Sun, August 9, 10:00 to 11:00am, TBA

Abstract

Dual enrollment (DE), where students earn college credits during high school, has expanded rapidly in the past two decades. DE students represent the fastest growing student population in higher education, particularly at community colleges, where they now represent one-fifth of all enrollees. To facilitate DE, institutional actors often make decisions about DE course offerings, teaching assignments, and instructional modality based on instructor availability, institutional resources, and convenience; this sometimes entails building or repurposing organizational structures. DE, therefore, constitutes an interorganizational field, where high schools and their partner colleges draw on the same “suppliers” (instructors) and “clients” (students) to enable high school students to earn college credit (Levi Martin, 2000; Ryu et al., 2024).
Drawing on field theory and organizational literature from public administration on “boundary spanners”—actors who operate across partner organizations, we use interview and site-visit data at three community colleges and their partner high schools to illustrate how personnel build and maintain the interorganizational field of DE. Our interviews and observations included 81 interviews with personnel across eight sites.
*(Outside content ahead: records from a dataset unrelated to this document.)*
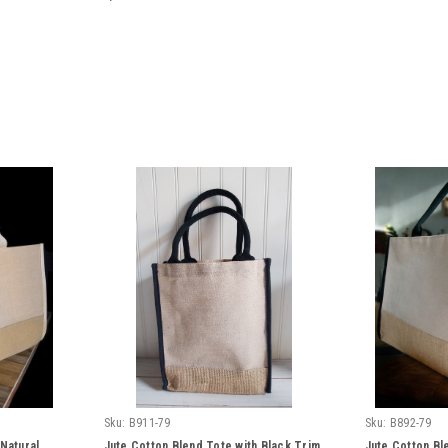
Sku:
B911-79
Sku:
B892-79
 Natural
Jute Cotton Blend Tote with Black Trim
Jute Cotton Bl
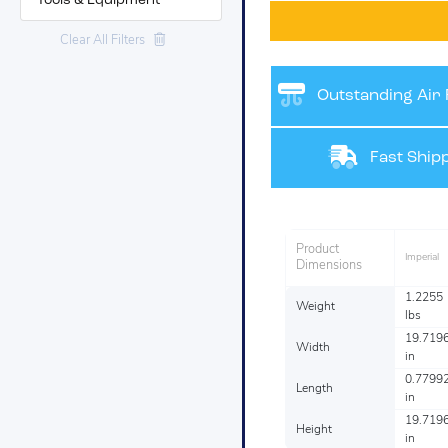
Tools & Equipment
Clear All Filters
Outstanding Air F
Fast Shipp
Product
Imperial
Dimensions
1.2255
Weight
lbs
19.719
Width
in
0.7799
Length
in
19.719
Height
in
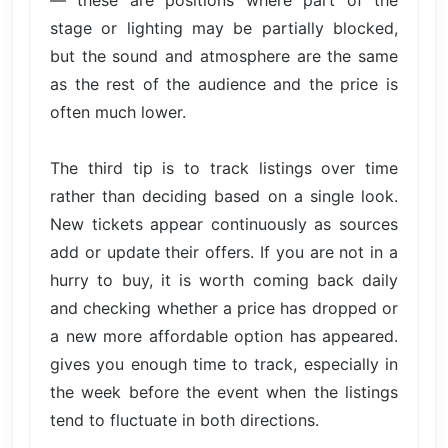
— these are positions where part of the
stage or lighting may be partially blocked,
but the sound and atmosphere are the same
as the rest of the audience and the price is
often much lower.
The third tip is to track listings over time
rather than deciding based on a single look.
New tickets appear continuously as sources
add or update their offers. If you are not in a
hurry to buy, it is worth coming back daily
and checking whether a price has dropped or
a new more affordable option has appeared.
gives you enough time to track, especially in
the week before the event when the listings
tend to fluctuate in both directions.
We examine how actors within the interorganizational field understand their role responsibilities and how they set and span boundaries between partnering institutions. Improving the practical and theoretical understanding of how DE partnerships operate offers insights for theory on interorganizational fields while illuminating practical evidence to support this growing segment of the higher education population.
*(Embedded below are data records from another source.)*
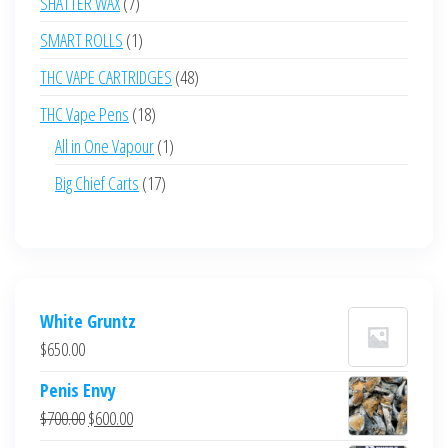
7
SHATTER WAX
7
products
1
SMART ROLLS
1
product
48
THC VAPE CARTRIDGES
48
products
18
THC Vape Pens
18
products
1
All in One Vapour
1
product
17
Big Chief Carts
17
products
White Gruntz
$
650.00
Penis Envy
Original
Current
$
700.00
$
600.00
price
price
Our results show how actors, such as advising staff, administrators, and instructors, negotiate responsibilities at their organization and the interorganization. We find that actors at the partner organizations maintain strict boundaries for practices necessary to maintain their primary organization’s compliance with state policies linked to funding and credential attainment. However, specific personnel intentionally span boundaries to manage field logistics and student support, often motivated by the benefits of DE for their organization and community.